To do » Render every line of text in the listing below as a numbered list, omitting blank lines and leaving out the pictures.

##### Dataset records

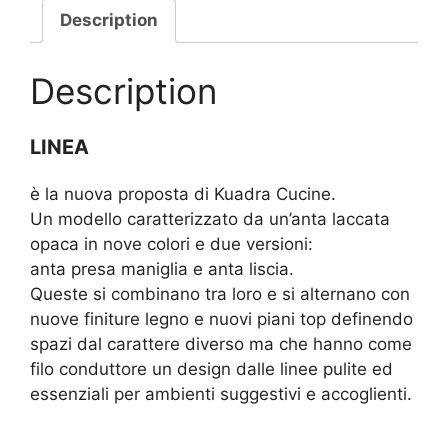
Description
Description
LINEA
è la nuova proposta di Kuadra Cucine.
Un modello caratterizzato da un’anta laccata
opaca in nove colori e due versioni:
anta presa maniglia e anta liscia.
Queste si combinano tra loro e si alternano con
nuove finiture legno e nuovi piani top definendo
spazi dal carattere diverso ma che hanno come
filo conduttore un design dalle linee pulite ed
essenziali per ambienti suggestivi e accoglienti.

##########

Written answer »
1. Description
2. Description
3. LINEA
4. è la nuova proposta di Kuadra Cucine.
5. Un modello caratterizzato da un’anta laccata
6. opaca in nove colori e due versioni:
7. anta presa maniglia e anta liscia.
8. Queste si combinano tra loro e si alternano con
9. nuove finiture legno e nuovi piani top definendo
10. spazi dal carattere diverso ma che hanno come
11. filo conduttore un design dalle linee pulite ed
12. essenziali per ambienti suggestivi e accoglienti.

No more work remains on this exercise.